Tsipras könnte sich von einer oder mehreren Parteien zum Regierungschef wählen lassen, ohne formal eine Koalition mit ihnen einzugehen. Für seine ambitionierten Vorhaben müsste er sich dann jedes Mal eine neue Mehrheit suchen. Eine Minderheitenregierung hat es in der griechischen Geschichte noch nie gegeben.

29. Januar – Drei Tage sind um. Wenn bis heute keine Regierung steht, erteilt der griechische Präsident der zweitstärksten Partei ein Mandat für Regierungsverhandlungen. Das wäre wohl die bisher regierende konservative Nea Demokratia. Sie müsste eine Vier-Parteien-Koalition aufstellen können, wenn sie ohne Syriza und die Goldene Morgendämmerung regieren wollen würde. Das hat es in der griechischen Geschichte auch noch nie gegeben. Zudem müsste sich die etablierte Partei mit den Kommunisten arrangieren und mit der Establishment-kritischen Partei To Potami…

1. Februar – Eine Woche ist inzwischen seit der Wahl vergangen. Die zwei stärksten Parteien konnten keine Regierung bilden. Jetzt darf die drittstärkste es versuchen. Es wird wohl To Potami sein. Die Wahrscheinlichkeit, dass es ihr jetzt noch gelingt, eine der beiden großen Parteien zu überzeugen mitzuregieren, ist so gut wie null.

5. Februar - Griechenland hat keine neue Regierung. Was nun? Es hat aber immerhin ein neues Parlament. Das tritt nämlich heute zum ersten Mal zusammen. Es muss einen neuen Präsidenten wählen, egal, ob es eine neue Regierung gibt oder nicht. Es folgen wiederum drei Wahlgänge. Ein Präsident wird heute gewählt, wenn er mehr als 180 Stimmen im Parlament bekommt. Scheitert er, wird es später wieder versucht.

---*---

Aufgaben:
1 – Beantworten Sie anhand des Textes zur Regierungsbildung in Griechenland:
(a) Welche Partei würde am 29. Januar wohl das Mandat für Regierungsverhandlungen erhalten?
(b) Welche Partei ist am 1. Februar als drittstärkste wohl an der Reihe?
(c) Wie viele Stimmen braucht ein Präsident im Parlament, um gewählt zu werden?
2 – Schreiben Sie aus dem Text zur Regierungsbildung in Griechenland den Abschnitt von „Tsipras könnte sich“ bis einschließlich „Geschichte noch nie gegeben.“ wortgetreu ab.
3 – Führen Sie den Text zur Regierungsbildung in Griechenland im Anschluss an seinen letzten Satz weiter.
Die nachstehende Liste stammt aus einer anderen Quelle.

Gesammelte Daten:
---*---

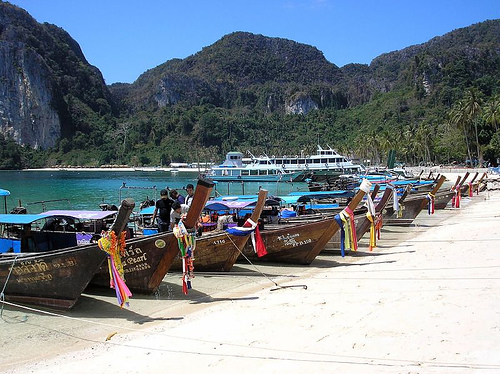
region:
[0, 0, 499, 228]
the mountains near the water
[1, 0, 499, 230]
the water near the mountains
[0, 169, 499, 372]
the sand near the water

---*---

Lösungen:
1 –
(a) Die konservative Nea Demokratia
(b) To Potami
(c) Mehr als 180

2 –
Tsipras könnte sich von einer oder mehreren Parteien zum Regierungschef wählen lassen, ohne formal eine Koalition mit ihnen einzugehen. Für seine ambitionierten Vorhaben müsste er sich dann jedes Mal eine neue Mehrheit suchen. Eine Minderheitenregierung hat es in der griechischen Geschichte noch nie gegeben.

3 –
10. Februar – Dieses Datum ist etwas willkürlich, denn in der griechischen Verfassung steht „binnen fünf Tagen“ muss das Parlament zum zweiten Wahlgang antreten. Der könnte also auch schon früher stattfinden. Heute bräuchte der zukünftige Präsident nur noch 151 Stimmen. Erreicht niemand diese Stimmenzahl, …

15. Februar – … wird Griechenland heute garantiert einen neuen Präsidenten bekommen. Denn die Kandidaten brauchen nur noch eine einfache Mehrheit der Stimmen.

16. FebruarDie Troika muss über eine Verlängerung des Bail-Out-Programms („Rettungsschirm“) entscheiden

In den folgenden Tagen müsste der neue Präsident auf Bitten des Parlaments selbiges auflösen, was automatisch zu Neuwahlen führt. Und damit sind wir bei:

Szenario 4/4 - Syriza strebt von Anfang an Neuwahlen an

Der Entschluss hierfür könnte schon am Abend des 25. Januar gefallen sein. Tsipras und seine Parteikollegen könnten von Anfang an auf Neuwahlen spekulieren, um eine absolute Mehrheit zu erreichen. Griechische Beobachter wie unsere Krautreporter-Korrespondentin Katerina Oikonomakou halten das für wahrscheinlich, wenn Syriza mehr als 30 Prozent erreicht. Schaut nochmal in die Tabelle oben. Es ist sehr wahrscheinlich, dass Syriza 30 Prozent erreicht. Es blieben 30 Tage, um ein neues Parlament zu wählen. Irgendwann im März.

Moment, was war das am 16. Februar? Troika, Bail-Out?

Ja,während Griechenlands Politiker noch um eine neue Regierung ringen, muss die alte, geschäftsführende Regierung unter Samaras eine Verlängerung des Bail-Out-Programms bei der Troika beantragen – und damit genau jene Politik fortsetzen, die die wahrscheinlich stärkste Partei beenden will. Ein demokratischer Clusterfuck.

Was soll das Ganze überhaupt? Warum wird wieder gewählt? Zum vierten Mal in fünf Jahren.

Wegen des Wahlrechts.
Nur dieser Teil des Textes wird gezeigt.